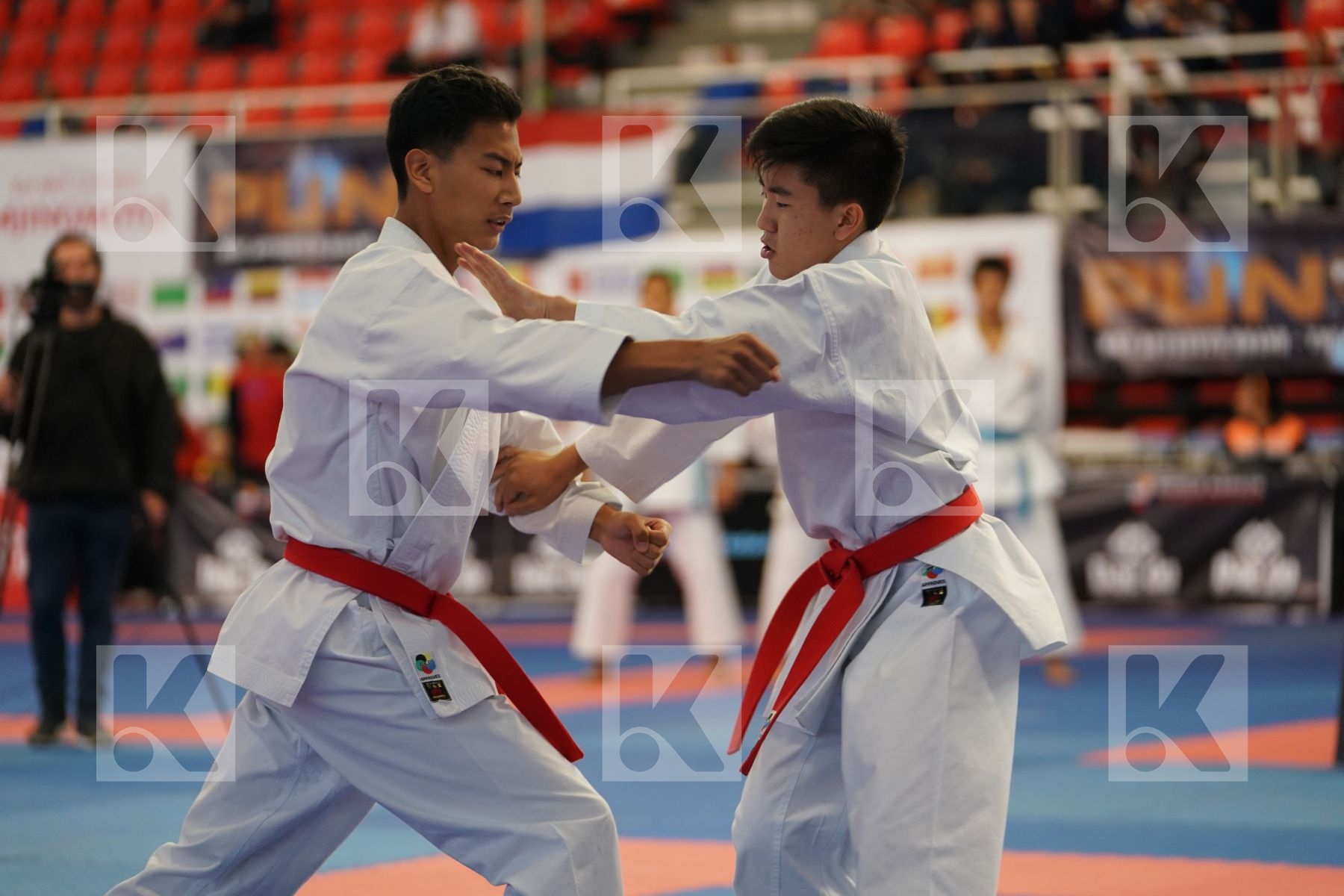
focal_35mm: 132
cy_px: 448
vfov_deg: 10.4
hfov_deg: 15.5
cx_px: 672
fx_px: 4928
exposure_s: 1/500
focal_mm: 132
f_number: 2.8
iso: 1250
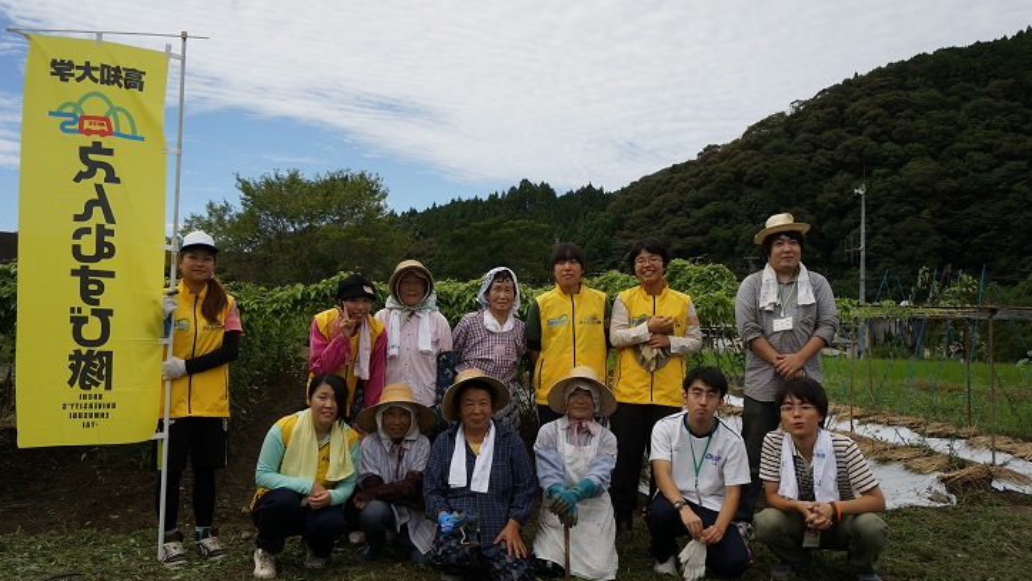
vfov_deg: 36.7
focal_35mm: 32
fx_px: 876
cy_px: 321
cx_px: 516
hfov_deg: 61.0
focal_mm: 20
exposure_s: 1/1250
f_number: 4
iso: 100
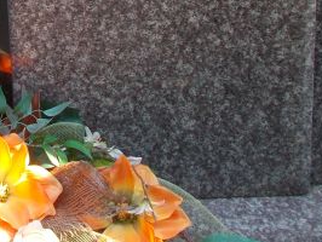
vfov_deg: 13.7
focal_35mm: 100
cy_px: -145
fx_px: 931
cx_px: -21
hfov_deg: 18.9
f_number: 3.2
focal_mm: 4.6
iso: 80
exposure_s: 1/125
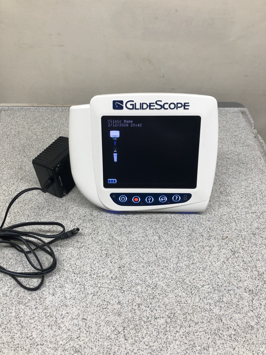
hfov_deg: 49.7
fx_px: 287
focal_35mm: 28
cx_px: 133
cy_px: 178
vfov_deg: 63.4
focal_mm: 3.99
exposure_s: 1/120
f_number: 1.8
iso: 64
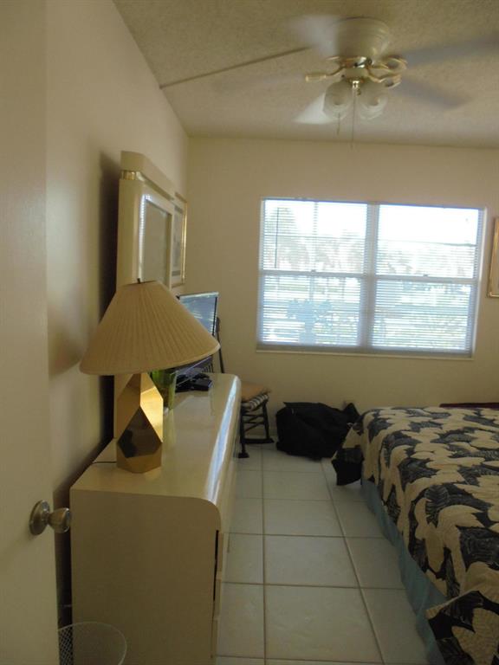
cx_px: 250
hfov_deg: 53.1
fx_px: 500
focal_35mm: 26
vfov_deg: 67.3
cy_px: 332
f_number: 3.5
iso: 250
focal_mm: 4.6
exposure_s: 1/40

◆ **About this task**: Only the lines from the one containing "f_number: 1.8" through the end of the records are wanted, set down exactly and without their pictures.

◆ **Answer box**:
f_number: 1.8
iso: 64
cx_px: 250
hfov_deg: 53.1
fx_px: 500
focal_35mm: 26
vfov_deg: 67.3
cy_px: 332
f_number: 3.5
iso: 250
focal_mm: 4.6
exposure_s: 1/40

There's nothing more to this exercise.